Но, похоже, улыбка парня еще больше раздражает, он дергает Чжаня на себя, так что их глаза оказываются близко.
— А я придумал, куда тебе пойти, — резко обозначет он, — и чем заняться. И не то чтобы тебе не понравилось. Ты влюбился в меня и поэтому каждый раз сбегал, стоило мне отойти или отвернуться?

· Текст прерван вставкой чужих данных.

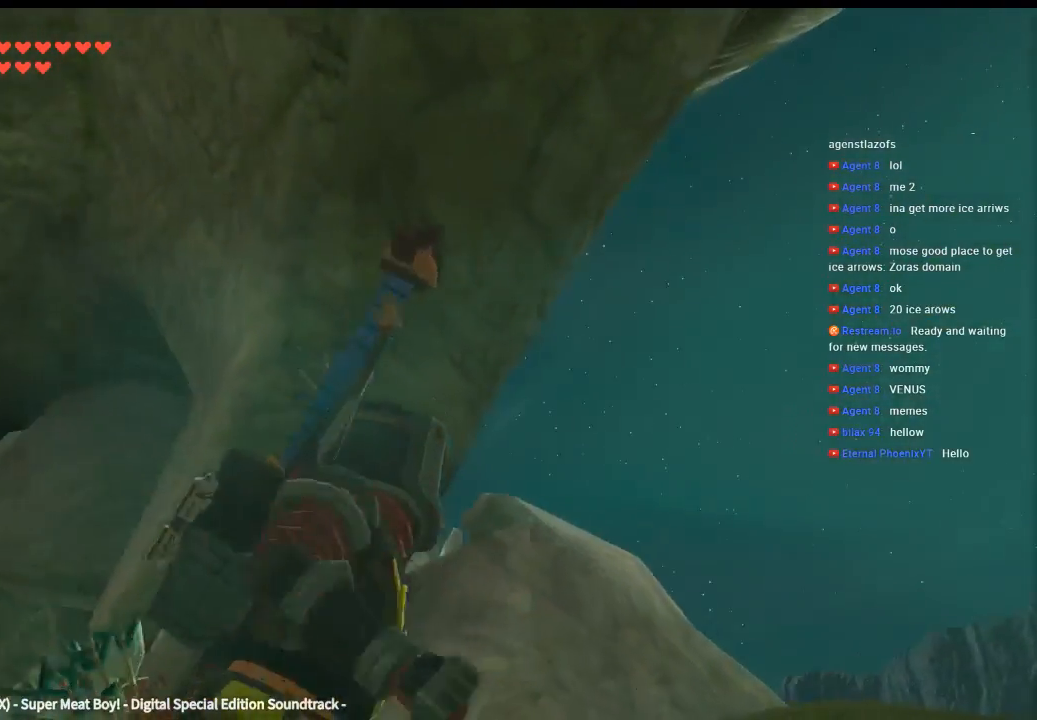
{"dt_ms": 500, "buttons": [], "left_stick": "right"}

— Я не хотел никого нагружать своими проблемами. И я даже имени твоего не знаю, так будет проще разойтись.
— Я… — начинает парень.
И по его глазам Чжань видит, что именно тот собирается сказать. И успевает первым:
— Мы же решили не знакомиться.
— Я Ван Ибо, — тот все же представляется. И с выражением лица человека, который лимон разгрыз, добавляет: — Не знакомиться решил ты. Я просто не стал давить на тебя.
Произнести вслух оказывается еще проще, чем признаться в собственных чувствах.
— Сяо Чжань.
— Поужинаешь со мной, Сяо Чжань? — помигивает ему Ван Ибо, окончательно притягивая его в объятия. — Или мы можем где-нибудь прогуляться. Любишь бабл ти?
После всего, что уже между ними произошло? Он серьезно или так шутит?
— До вечера еще есть время, но, если никуда не спешишь, можешь остаться на ночь, — взамен предлагает Чжань. — А утром я приготовлю нам завтрак.
Ван Ибо ухмыляется, и Чжань тянется за поцелуем.